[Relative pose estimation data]

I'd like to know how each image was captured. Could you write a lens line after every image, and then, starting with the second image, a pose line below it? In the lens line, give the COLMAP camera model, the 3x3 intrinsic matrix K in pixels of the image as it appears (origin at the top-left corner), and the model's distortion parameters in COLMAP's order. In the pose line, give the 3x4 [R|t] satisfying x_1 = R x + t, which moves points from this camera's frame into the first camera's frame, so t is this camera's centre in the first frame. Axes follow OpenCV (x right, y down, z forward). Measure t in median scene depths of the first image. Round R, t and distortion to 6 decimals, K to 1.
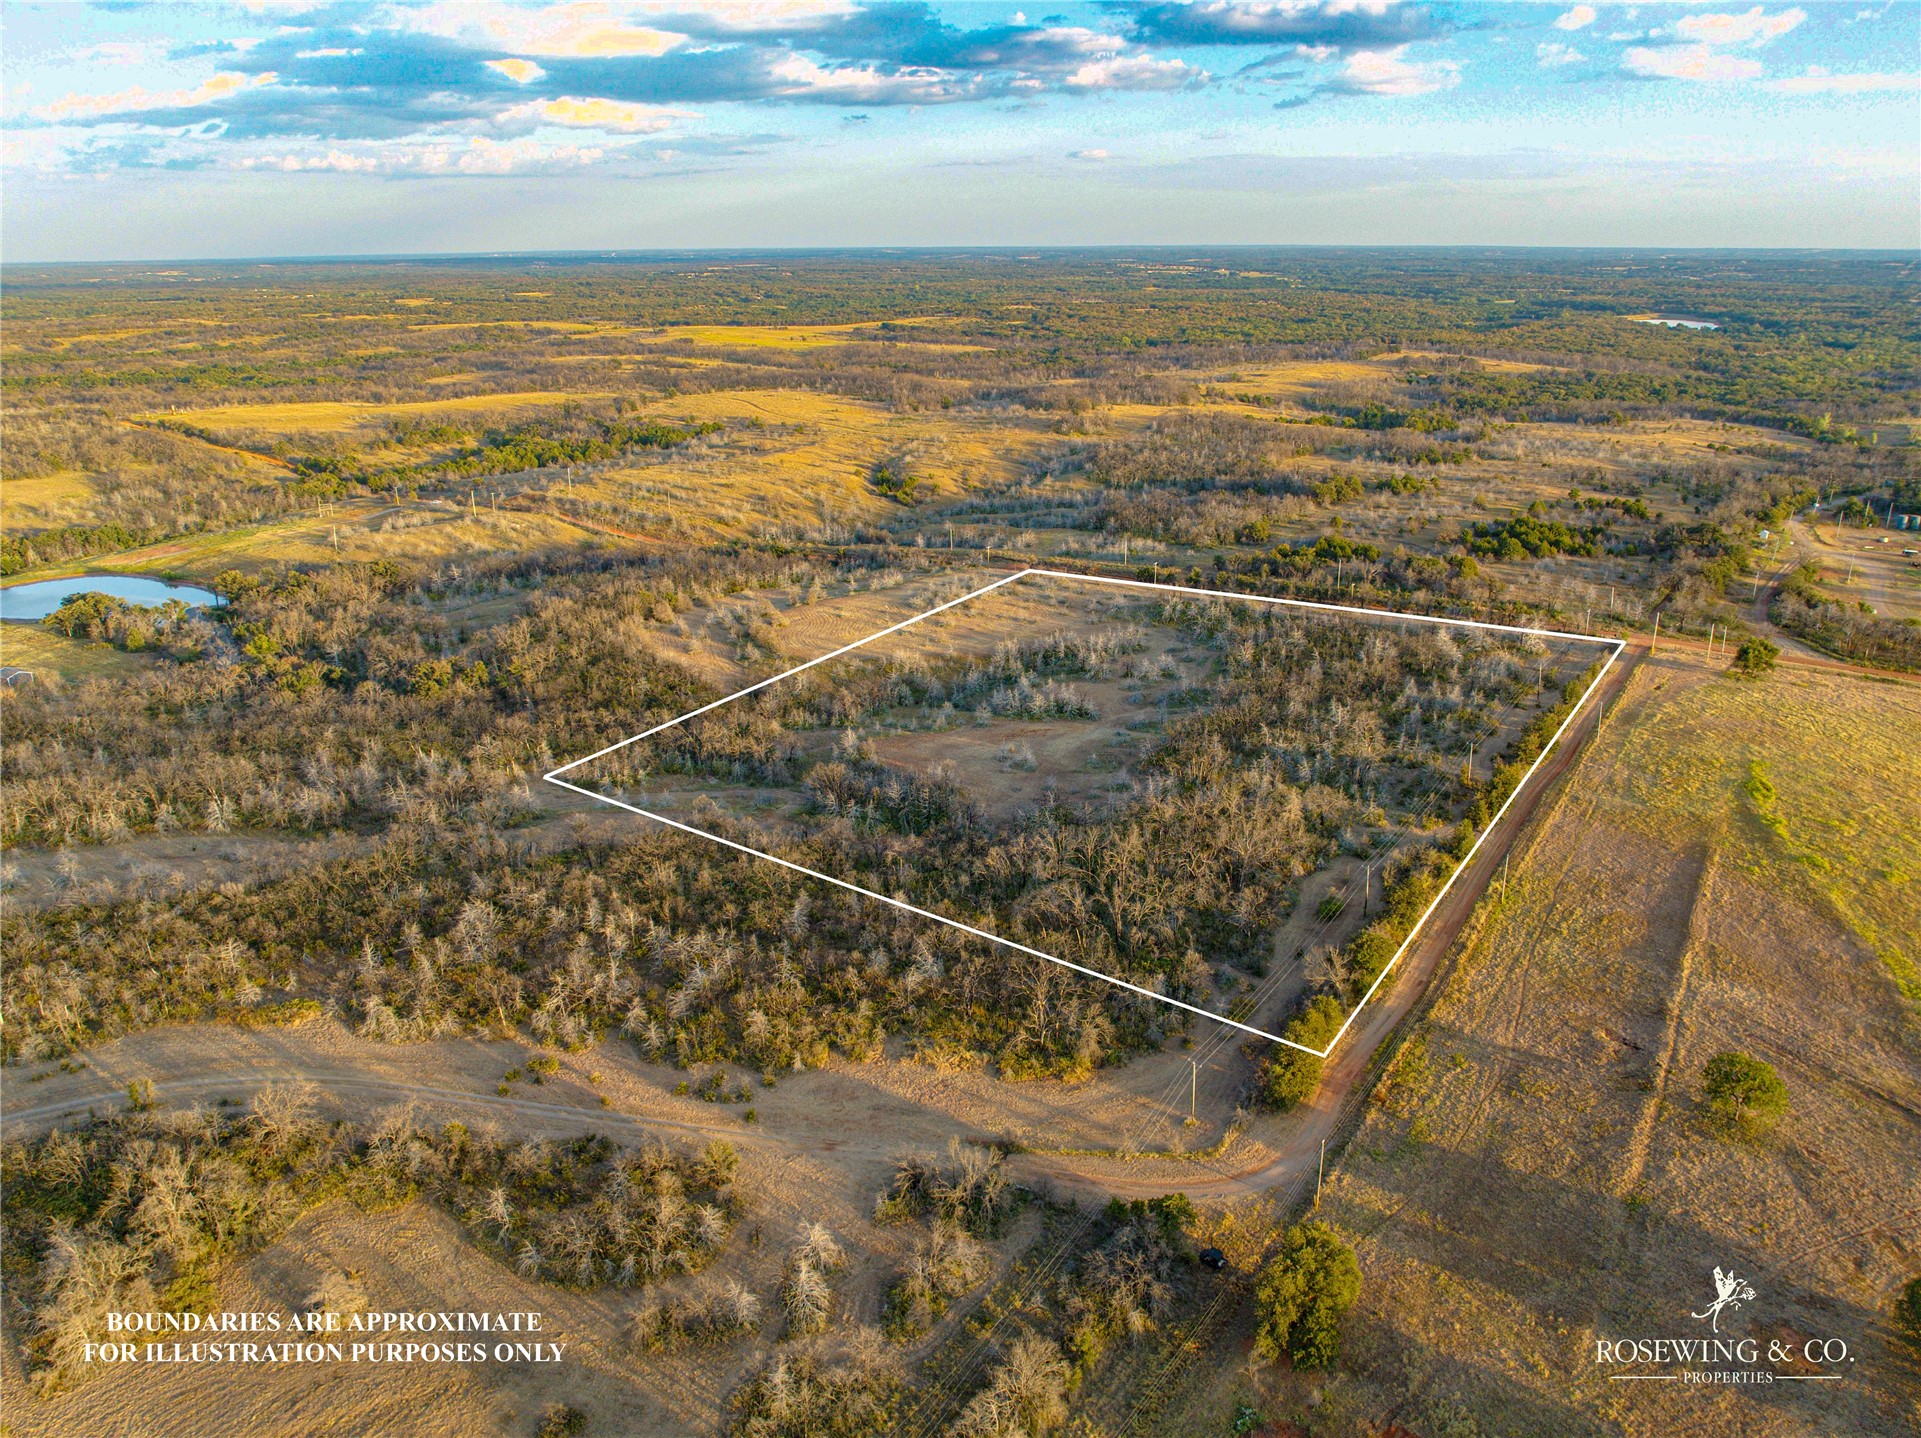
lens RADIAL K [[1346.9, 0, 970.3], [0, 1346.9, 723.5], [0, 0, 1]] dist [-0.061971, 0.033187]
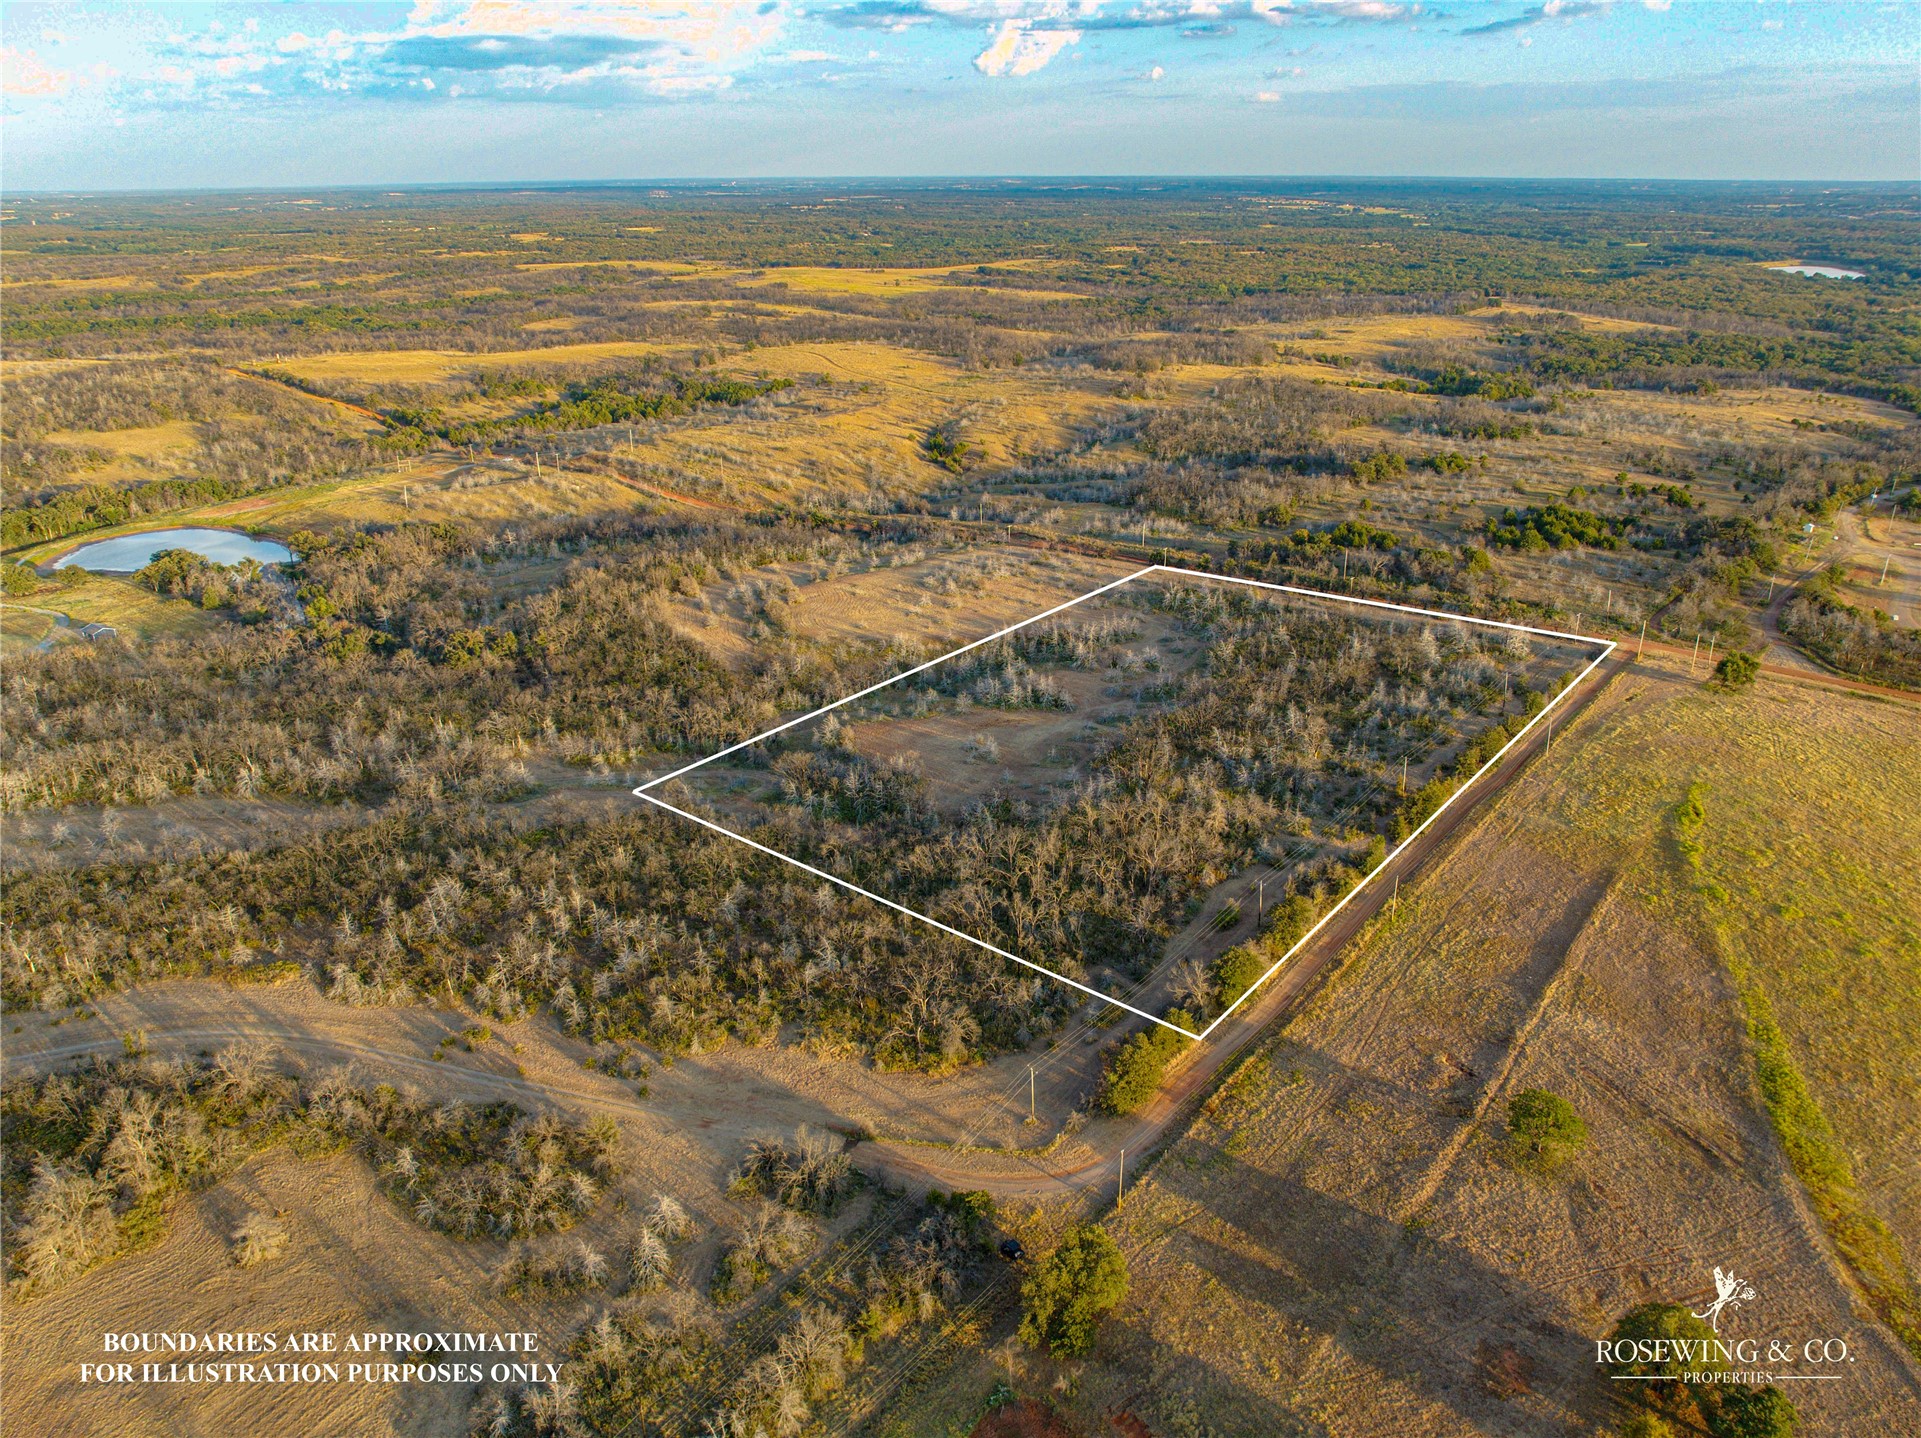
lens RADIAL K [[1346.9, 0, 970.3], [0, 1346.9, 723.5], [0, 0, 1]] dist [-0.061971, 0.033187]
pose [[0.996326, 0.033886, -0.078650, 0.091685], [-0.030138, 0.998375, 0.048369, -0.038488], [0.080161, -0.045821, 0.995728, -0.040886]]
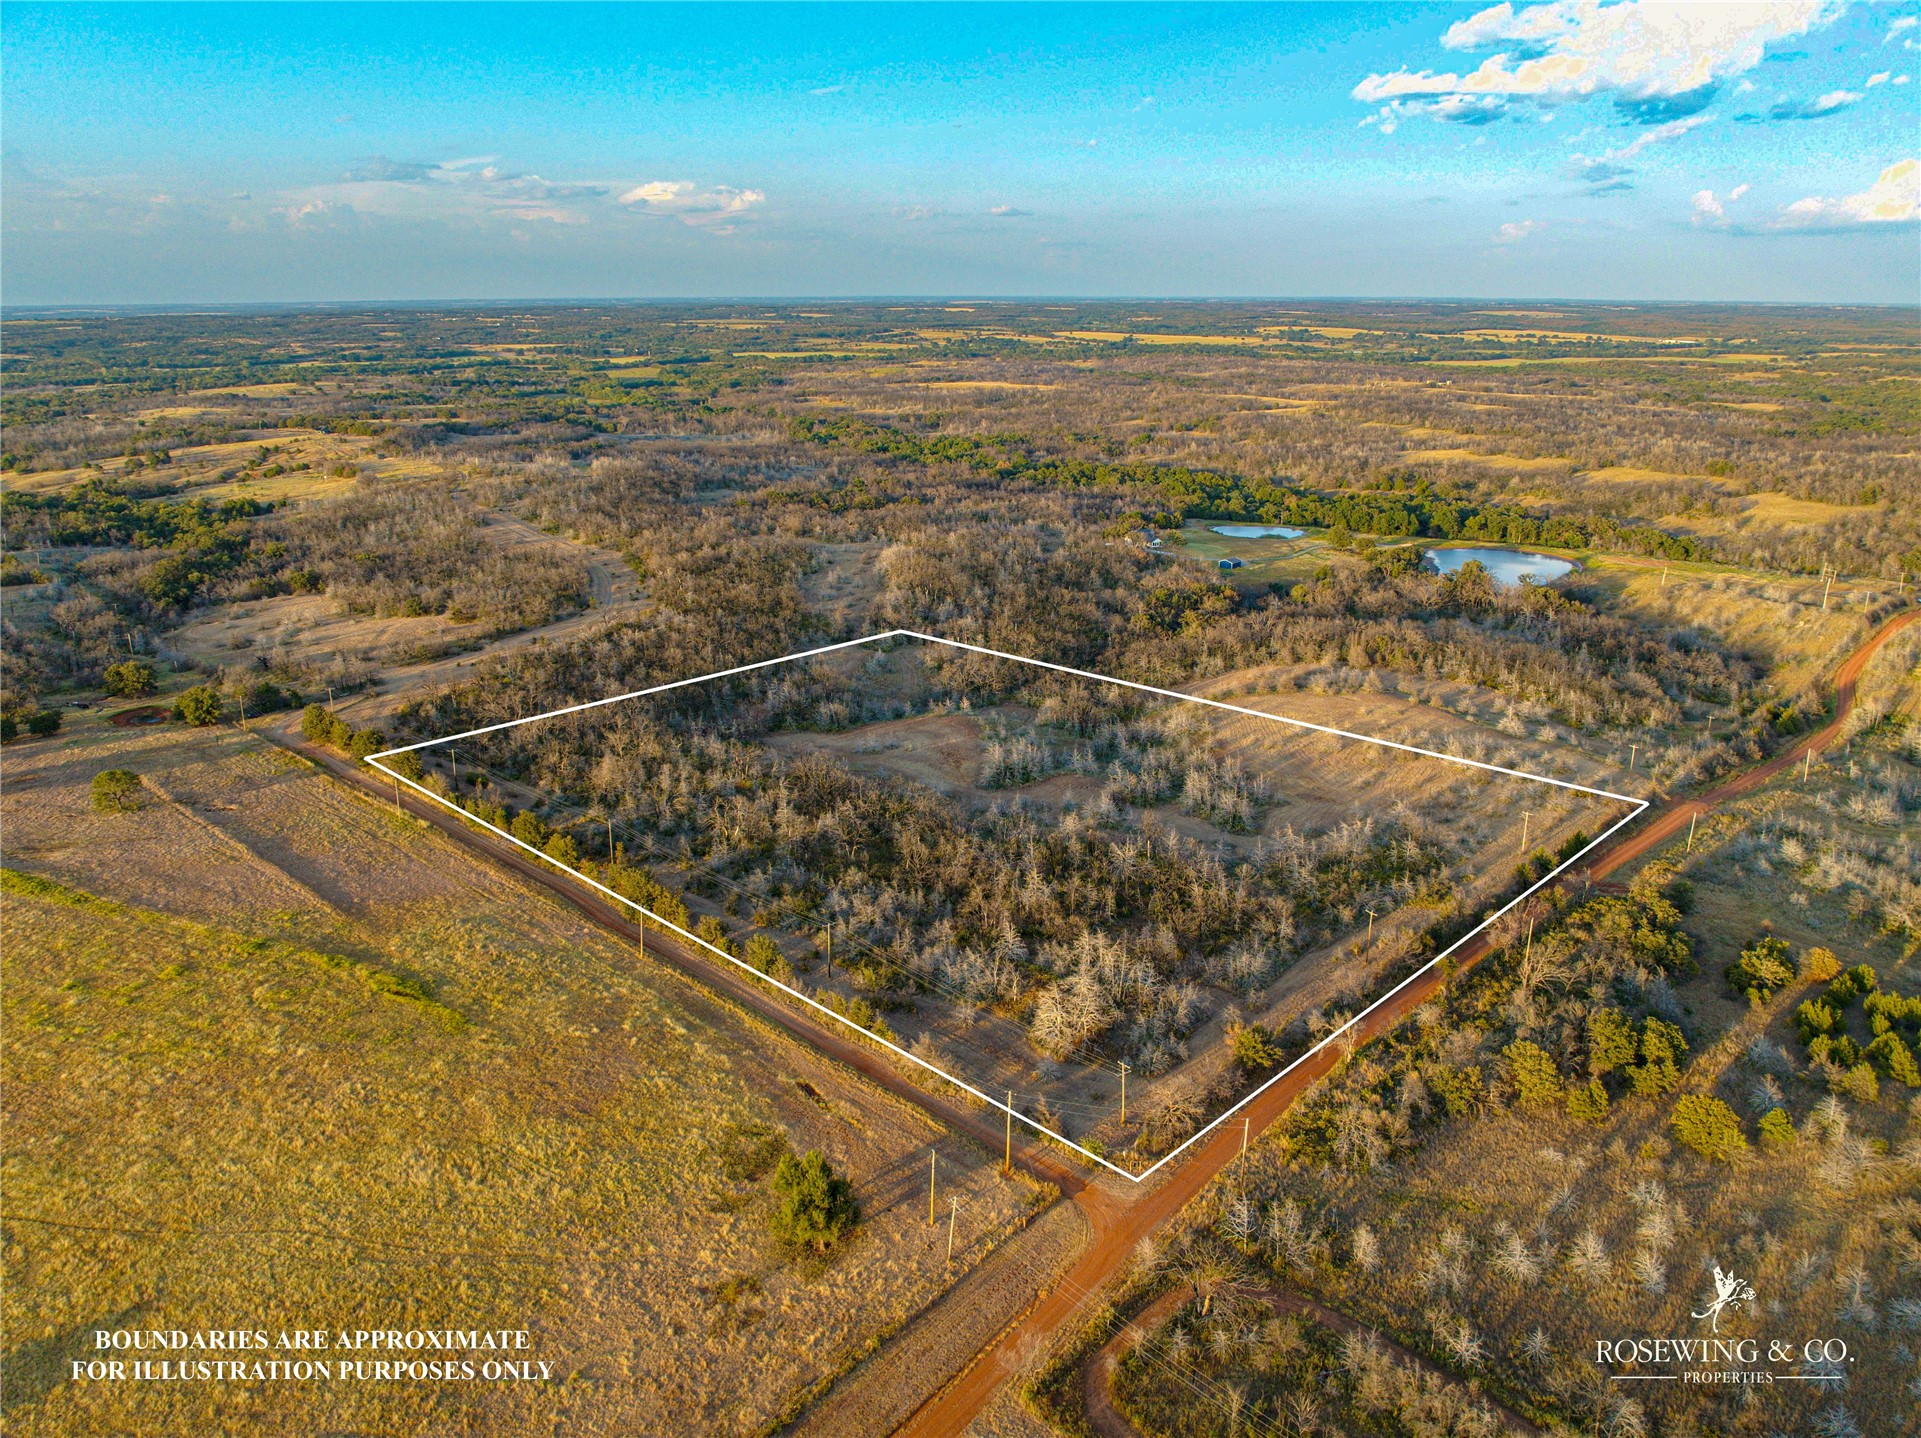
lens RADIAL K [[1346.9, 0, 970.3], [0, 1346.9, 723.5], [0, 0, 1]] dist [-0.061971, 0.033187]
pose [[-0.171879, 0.298380, -0.938844, 0.894915], [-0.343190, 0.875188, 0.340978, -0.335919], [0.923406, 0.380809, -0.048025, 0.945480]]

**REQUIRED ACTION:** Write out every line of the listing above word for word, leaving out the pictures.

**WRITTEN RESPONSE:**
I'd like to know how each image was captured. Could you write a lens line after every image, and then, starting with the second image, a pose line below it? In the lens line, give the COLMAP camera model, the 3x3 intrinsic matrix K in pixels of the image as it appears (origin at the top-left corner), and the model's distortion parameters in COLMAP's order. In the pose line, give the 3x4 [R|t] satisfying x_1 = R x + t, which moves points from this camera's frame into the first camera's frame, so t is this camera's centre in the first frame. Axes follow OpenCV (x right, y down, z forward). Measure t in median scene depths of the first image. Round R, t and distortion to 6 decimals, K to 1.
lens RADIAL K [[1346.9, 0, 970.3], [0, 1346.9, 723.5], [0, 0, 1]] dist [-0.061971, 0.033187]
lens RADIAL K [[1346.9, 0, 970.3], [0, 1346.9, 723.5], [0, 0, 1]] dist [-0.061971, 0.033187]
pose [[0.996326, 0.033886, -0.078650, 0.091685], [-0.030138, 0.998375, 0.048369, -0.038488], [0.080161, -0.045821, 0.995728, -0.040886]]
lens RADIAL K [[1346.9, 0, 970.3], [0, 1346.9, 723.5], [0, 0, 1]] dist [-0.061971, 0.033187]
pose [[-0.171879, 0.298380, -0.938844, 0.894915], [-0.343190, 0.875188, 0.340978, -0.335919], [0.923406, 0.380809, -0.048025, 0.945480]]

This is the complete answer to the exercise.